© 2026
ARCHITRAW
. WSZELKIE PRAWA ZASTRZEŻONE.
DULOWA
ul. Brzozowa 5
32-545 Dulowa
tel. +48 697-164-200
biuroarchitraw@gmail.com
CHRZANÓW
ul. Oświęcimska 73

***

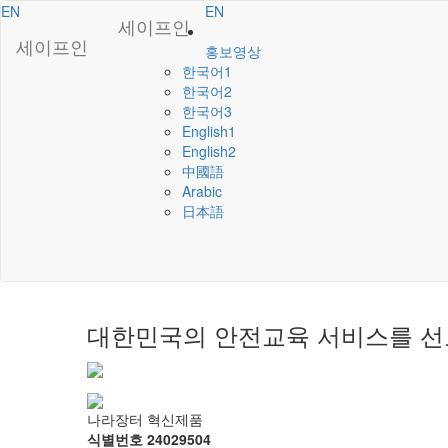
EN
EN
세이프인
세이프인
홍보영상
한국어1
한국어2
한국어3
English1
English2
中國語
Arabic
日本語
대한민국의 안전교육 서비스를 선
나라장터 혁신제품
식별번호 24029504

***

**Work item**
Set down precisely the lines above between the line holding "32-545 Dulowa" and the line holding "ul. Oświęcimska 73", inclusive, and nothing beyond them.

**Result of this exercise**
32-545 Dulowa
tel. +48 697-164-200
biuroarchitraw@gmail.com
CHRZANÓW
ul. Oświęcimska 73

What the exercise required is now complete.